(What you need to do) In the material below, repeat the lines starting at the one containing "té du client pour le retour :**" and ending at the one containing "us que le colis", both included.

(Provided entries)
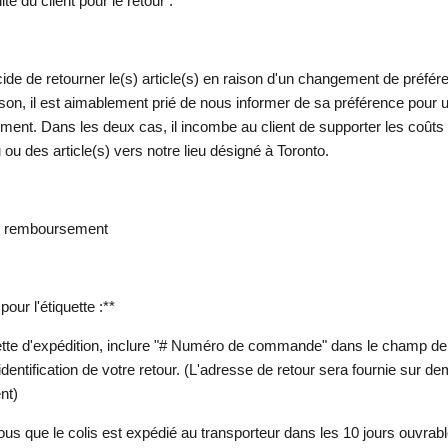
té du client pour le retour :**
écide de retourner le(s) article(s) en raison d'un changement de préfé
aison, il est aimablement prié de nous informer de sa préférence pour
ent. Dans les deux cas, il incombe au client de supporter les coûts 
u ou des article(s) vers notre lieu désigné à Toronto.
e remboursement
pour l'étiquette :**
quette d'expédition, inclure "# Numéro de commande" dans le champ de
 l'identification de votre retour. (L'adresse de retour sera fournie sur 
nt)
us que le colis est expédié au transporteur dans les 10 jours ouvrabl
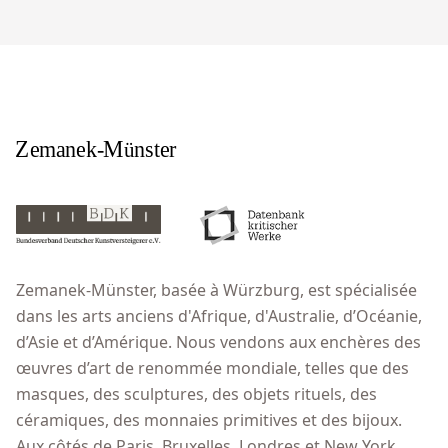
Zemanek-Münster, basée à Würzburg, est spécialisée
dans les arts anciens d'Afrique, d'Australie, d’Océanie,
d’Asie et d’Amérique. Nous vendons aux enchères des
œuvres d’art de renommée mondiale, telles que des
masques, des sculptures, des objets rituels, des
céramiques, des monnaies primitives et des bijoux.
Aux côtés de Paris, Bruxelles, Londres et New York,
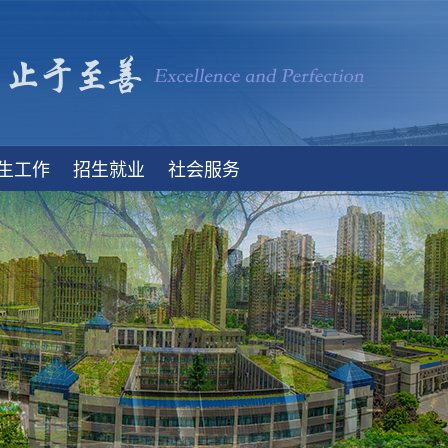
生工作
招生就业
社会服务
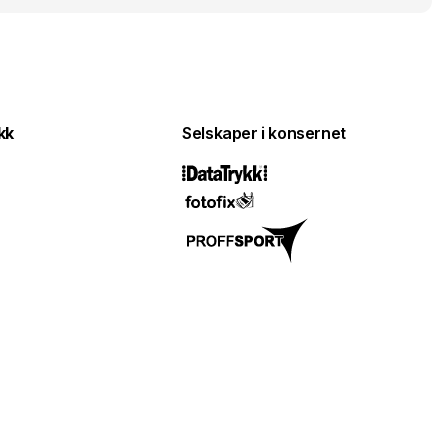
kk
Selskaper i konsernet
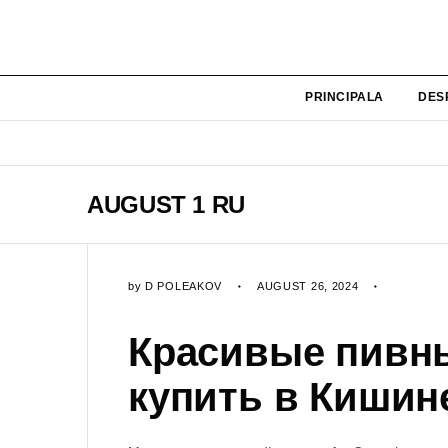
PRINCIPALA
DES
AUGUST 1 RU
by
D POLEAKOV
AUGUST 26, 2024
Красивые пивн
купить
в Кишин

--

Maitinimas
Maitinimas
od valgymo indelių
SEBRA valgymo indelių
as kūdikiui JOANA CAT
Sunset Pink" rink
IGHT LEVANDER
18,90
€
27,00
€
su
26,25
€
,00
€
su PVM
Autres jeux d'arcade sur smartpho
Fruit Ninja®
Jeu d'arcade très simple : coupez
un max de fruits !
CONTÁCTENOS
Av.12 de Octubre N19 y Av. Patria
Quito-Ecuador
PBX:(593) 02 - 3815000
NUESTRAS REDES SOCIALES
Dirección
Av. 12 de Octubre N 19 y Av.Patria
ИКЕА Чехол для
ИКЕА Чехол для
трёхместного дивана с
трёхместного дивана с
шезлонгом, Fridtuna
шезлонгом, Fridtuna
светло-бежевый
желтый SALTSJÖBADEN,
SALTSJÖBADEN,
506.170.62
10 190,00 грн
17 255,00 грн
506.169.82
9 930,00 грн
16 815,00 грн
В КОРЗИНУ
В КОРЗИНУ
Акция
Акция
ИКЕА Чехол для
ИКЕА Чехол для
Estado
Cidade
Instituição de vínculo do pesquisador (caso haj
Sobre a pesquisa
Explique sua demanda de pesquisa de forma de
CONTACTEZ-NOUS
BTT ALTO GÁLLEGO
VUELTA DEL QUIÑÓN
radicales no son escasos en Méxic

==

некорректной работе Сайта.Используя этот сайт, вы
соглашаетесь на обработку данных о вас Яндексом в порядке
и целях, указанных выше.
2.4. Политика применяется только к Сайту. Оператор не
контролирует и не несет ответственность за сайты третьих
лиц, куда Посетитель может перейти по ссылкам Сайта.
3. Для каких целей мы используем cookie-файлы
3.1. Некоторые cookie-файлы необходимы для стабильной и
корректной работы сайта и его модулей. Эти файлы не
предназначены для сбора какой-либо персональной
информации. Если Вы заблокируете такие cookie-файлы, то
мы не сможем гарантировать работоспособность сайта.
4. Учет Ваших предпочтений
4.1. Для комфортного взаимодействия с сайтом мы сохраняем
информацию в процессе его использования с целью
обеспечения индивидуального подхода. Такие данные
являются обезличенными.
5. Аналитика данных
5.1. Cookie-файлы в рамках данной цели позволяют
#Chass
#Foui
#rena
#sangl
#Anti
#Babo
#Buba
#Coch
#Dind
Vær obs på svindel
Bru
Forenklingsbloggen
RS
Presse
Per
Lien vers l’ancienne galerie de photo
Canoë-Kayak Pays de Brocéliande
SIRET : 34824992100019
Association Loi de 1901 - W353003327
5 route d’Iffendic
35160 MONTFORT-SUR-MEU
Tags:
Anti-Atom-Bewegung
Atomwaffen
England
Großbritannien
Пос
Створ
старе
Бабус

(Exercise answer)
té du client pour le retour :**
écide de retourner le(s) article(s) en raison d'un changement de préfé
aison, il est aimablement prié de nous informer de sa préférence pour
ent. Dans les deux cas, il incombe au client de supporter les coûts 
u ou des article(s) vers notre lieu désigné à Toronto.
e remboursement
pour l'étiquette :**
quette d'expédition, inclure "# Numéro de commande" dans le champ de
 l'identification de votre retour. (L'adresse de retour sera fournie sur 
nt)
us que le colis est expédié au transporteur dans les 10 jours ouvrabl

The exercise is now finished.